What is being asked:
Could you write out every entry exactly as it stands?

Human keypoint data
_ _ _ _ _ _ _

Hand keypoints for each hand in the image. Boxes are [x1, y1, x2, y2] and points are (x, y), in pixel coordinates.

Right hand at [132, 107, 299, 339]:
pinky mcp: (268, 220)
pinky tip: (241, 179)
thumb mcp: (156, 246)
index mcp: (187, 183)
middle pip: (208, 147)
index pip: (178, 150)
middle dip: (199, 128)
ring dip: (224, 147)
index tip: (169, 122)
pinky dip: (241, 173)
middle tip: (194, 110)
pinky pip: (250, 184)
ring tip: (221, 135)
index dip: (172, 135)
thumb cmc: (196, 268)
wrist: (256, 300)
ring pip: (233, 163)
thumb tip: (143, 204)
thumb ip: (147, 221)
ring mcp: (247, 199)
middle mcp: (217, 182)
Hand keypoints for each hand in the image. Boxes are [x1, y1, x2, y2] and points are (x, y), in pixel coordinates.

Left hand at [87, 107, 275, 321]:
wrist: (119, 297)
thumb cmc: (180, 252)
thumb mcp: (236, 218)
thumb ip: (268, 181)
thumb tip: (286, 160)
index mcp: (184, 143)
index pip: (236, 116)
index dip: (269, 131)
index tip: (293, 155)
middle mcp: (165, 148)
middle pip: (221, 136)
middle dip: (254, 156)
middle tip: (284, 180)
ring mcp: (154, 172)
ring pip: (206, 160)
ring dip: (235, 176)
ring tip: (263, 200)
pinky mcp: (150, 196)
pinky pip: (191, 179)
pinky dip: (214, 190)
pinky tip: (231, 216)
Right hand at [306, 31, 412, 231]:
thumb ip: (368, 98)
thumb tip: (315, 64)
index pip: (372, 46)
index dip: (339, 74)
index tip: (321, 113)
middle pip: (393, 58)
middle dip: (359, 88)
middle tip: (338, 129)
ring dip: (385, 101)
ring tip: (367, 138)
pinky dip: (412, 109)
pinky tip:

_ _ _ _ _ _ _

Answer:
Hand keypoints for each hand in the image. Boxes are [x1, y1, x2, y2] and points are (x, y), in pixel coordinates.

Right hand at [132, 107, 299, 339]:
pinky mcp: (268, 220)
pinky tip: (241, 179)
thumb mcp: (156, 246)
index mcp: (187, 183)
middle pip: (208, 147)
index pip: (178, 150)
middle dip: (199, 128)
ring dip: (224, 147)
index tip: (169, 122)
pinky dip: (241, 173)
middle tip: (194, 110)
pinky pip: (250, 184)
ring tip: (221, 135)
index dip: (172, 135)
thumb cmc: (196, 268)
wrist: (256, 300)
ring pip: (233, 163)
thumb tip: (143, 204)
thumb ip: (147, 221)
ring mcp: (247, 199)
middle mcp: (217, 182)
Hand keypoints for each hand in the image. Boxes are [x1, y1, x2, y2] and points are (x, y), in pixel coordinates.

Left hand at [87, 107, 275, 321]:
wrist: (119, 297)
thumb cmc: (180, 252)
thumb mcp: (236, 218)
thumb ip: (268, 181)
thumb tip: (286, 160)
index mcp: (184, 143)
index pip: (236, 116)
index dip: (269, 131)
index tip: (293, 155)
middle mcp: (165, 148)
middle pip: (221, 136)
middle dip: (254, 156)
middle tip: (284, 180)
ring mcp: (154, 172)
ring pip: (206, 160)
ring dip: (235, 176)
ring tip: (263, 200)
pinky mcp: (150, 196)
pinky pip: (191, 179)
pinky dip: (214, 190)
pinky tip: (231, 216)
Right hand at [306, 31, 412, 231]:
thumb ip: (368, 98)
thumb tip: (315, 64)
index pip: (372, 46)
index dip: (339, 74)
index tip: (321, 113)
middle pip: (393, 58)
middle dip: (359, 88)
middle tip: (338, 129)
ring dip: (385, 101)
ring tip: (367, 138)
pinky dip: (412, 109)
pinky tip:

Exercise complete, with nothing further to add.